**WHAT YOU WILL DO**. The required output is the exact run of lines below that opens at the line with "left hip: (683, 587, -5)" and closes at the line with "right knee: (851, 584, 16)".

Extracted data entries:
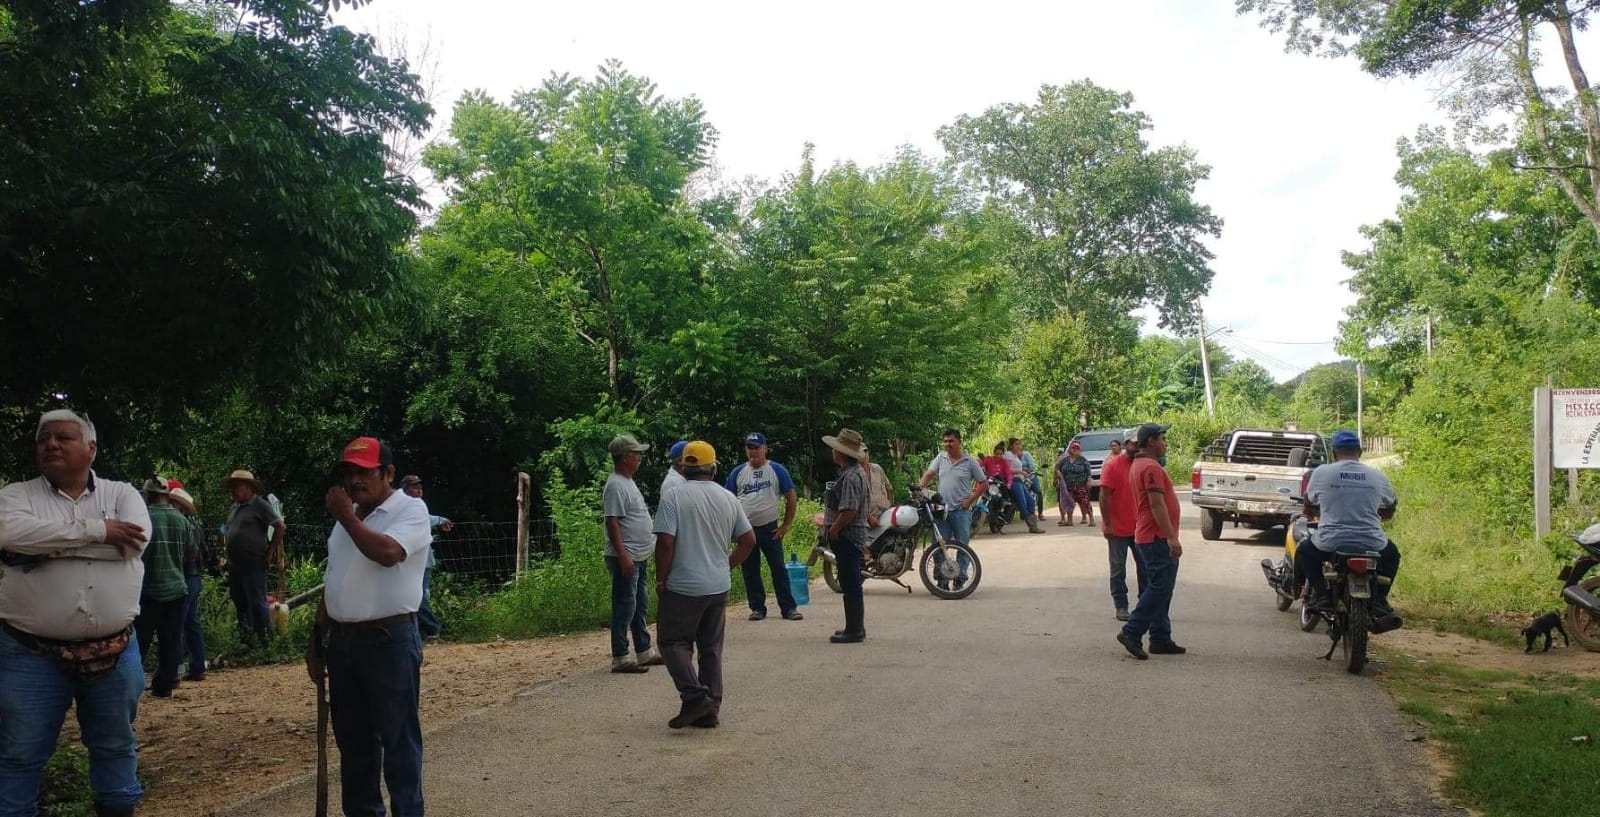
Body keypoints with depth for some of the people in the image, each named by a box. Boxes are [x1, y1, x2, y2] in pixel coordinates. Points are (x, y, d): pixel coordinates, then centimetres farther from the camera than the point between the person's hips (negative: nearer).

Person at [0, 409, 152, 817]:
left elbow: (135, 540, -16)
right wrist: (95, 530, -18)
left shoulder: (122, 494, 4)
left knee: (116, 745, 16)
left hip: (113, 651, 1)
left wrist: (46, 546, -16)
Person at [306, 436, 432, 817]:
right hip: (343, 639, 8)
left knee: (398, 739, 0)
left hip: (390, 640, -7)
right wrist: (317, 639, 18)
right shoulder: (348, 516, 15)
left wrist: (346, 517, -14)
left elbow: (387, 552, -27)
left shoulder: (411, 509, -8)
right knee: (352, 739, 15)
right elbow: (334, 582, 20)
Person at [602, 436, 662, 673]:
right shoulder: (616, 486, -16)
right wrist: (623, 556, -26)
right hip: (625, 558, -11)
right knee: (625, 608, -5)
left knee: (641, 607, 16)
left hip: (640, 557, 11)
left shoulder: (628, 482, 16)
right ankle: (620, 658, 0)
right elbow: (612, 523, -22)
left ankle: (644, 652, 26)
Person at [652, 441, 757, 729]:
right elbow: (749, 539, 7)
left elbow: (665, 543, -16)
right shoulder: (728, 498, 5)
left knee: (674, 641, 6)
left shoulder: (674, 498, -10)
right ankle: (710, 710, 14)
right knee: (711, 648, 13)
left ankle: (695, 695, -10)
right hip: (719, 586, 5)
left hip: (683, 587, -5)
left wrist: (661, 579, -4)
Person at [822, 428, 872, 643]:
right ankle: (856, 627, 24)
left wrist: (833, 530, -14)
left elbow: (848, 511, -27)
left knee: (850, 585, -5)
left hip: (846, 535, -11)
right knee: (851, 584, 16)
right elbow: (867, 503, 22)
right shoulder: (858, 472, 14)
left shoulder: (850, 476, -19)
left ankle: (854, 631, 1)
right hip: (855, 533, 11)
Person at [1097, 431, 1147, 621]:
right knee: (1118, 569, 4)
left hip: (1139, 527, 5)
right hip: (1118, 529, -5)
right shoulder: (1112, 466, -11)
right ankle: (1121, 607, 12)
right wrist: (1107, 525, -17)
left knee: (1145, 567, 10)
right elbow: (1104, 497, -14)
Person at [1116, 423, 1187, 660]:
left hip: (1147, 537, 11)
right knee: (1159, 588, -10)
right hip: (1158, 538, -11)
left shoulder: (1138, 465, 18)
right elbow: (1157, 504, -22)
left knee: (1159, 589, 12)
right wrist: (1172, 537, -24)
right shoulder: (1151, 467, -15)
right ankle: (1131, 632, -10)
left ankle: (1161, 639, 15)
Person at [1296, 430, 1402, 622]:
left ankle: (1320, 592, 8)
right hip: (1371, 545, 1)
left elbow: (1309, 504, 17)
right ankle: (1379, 601, 19)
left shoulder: (1321, 472, 1)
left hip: (1330, 544, -1)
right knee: (1392, 554, 33)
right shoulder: (1377, 476, 6)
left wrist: (1312, 514, 40)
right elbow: (1391, 507, 22)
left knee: (1303, 552, 28)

**RESULT**.
left hip: (683, 587, -5)
left wrist: (661, 579, -4)
Person at [822, 428, 872, 643]:
right ankle: (856, 627, 24)
left wrist: (833, 530, -14)
left elbow: (848, 511, -27)
left knee: (850, 585, -5)
left hip: (846, 535, -11)
right knee: (851, 584, 16)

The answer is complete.